== Data shown

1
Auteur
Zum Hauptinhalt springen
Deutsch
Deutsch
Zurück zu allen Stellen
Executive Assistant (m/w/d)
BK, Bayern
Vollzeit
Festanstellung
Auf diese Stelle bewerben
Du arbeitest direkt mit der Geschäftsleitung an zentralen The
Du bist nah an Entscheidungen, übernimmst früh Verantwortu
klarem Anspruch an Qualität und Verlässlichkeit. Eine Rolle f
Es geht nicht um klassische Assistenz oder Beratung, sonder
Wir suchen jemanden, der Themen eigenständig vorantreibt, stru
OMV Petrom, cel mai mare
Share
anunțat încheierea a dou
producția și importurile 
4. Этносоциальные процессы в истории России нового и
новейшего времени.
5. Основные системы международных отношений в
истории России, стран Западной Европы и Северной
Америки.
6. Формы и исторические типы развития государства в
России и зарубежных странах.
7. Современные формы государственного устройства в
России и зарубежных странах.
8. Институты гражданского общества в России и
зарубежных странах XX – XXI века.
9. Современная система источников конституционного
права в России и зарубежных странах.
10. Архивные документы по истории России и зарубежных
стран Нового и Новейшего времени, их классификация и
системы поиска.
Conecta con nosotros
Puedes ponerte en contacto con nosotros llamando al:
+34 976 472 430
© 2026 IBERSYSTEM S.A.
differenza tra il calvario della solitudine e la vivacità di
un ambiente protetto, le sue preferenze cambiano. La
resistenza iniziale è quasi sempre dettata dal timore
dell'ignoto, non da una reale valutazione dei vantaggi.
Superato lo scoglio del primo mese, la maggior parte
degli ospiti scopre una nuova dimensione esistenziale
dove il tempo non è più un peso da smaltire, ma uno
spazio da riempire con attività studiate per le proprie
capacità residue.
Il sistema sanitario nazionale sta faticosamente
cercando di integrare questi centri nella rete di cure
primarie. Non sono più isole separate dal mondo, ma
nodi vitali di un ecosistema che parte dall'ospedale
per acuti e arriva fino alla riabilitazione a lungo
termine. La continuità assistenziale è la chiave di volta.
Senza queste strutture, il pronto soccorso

====

◆ Work request ◆
Retype, in the same exact form, the lines of the material above from the line holding "Auf diese Stelle bewerben" through the line holding "Es geht nicht".

◆ Exercise solution ◆
Auf diese Stelle bewerben
Du arbeitest direkt mit der Geschäftsleitung an zentralen The
Du bist nah an Entscheidungen, übernimmst früh Verantwortu
klarem Anspruch an Qualität und Verlässlichkeit. Eine Rolle f
Es geht nicht um klassische Assistenz oder Beratung, sonder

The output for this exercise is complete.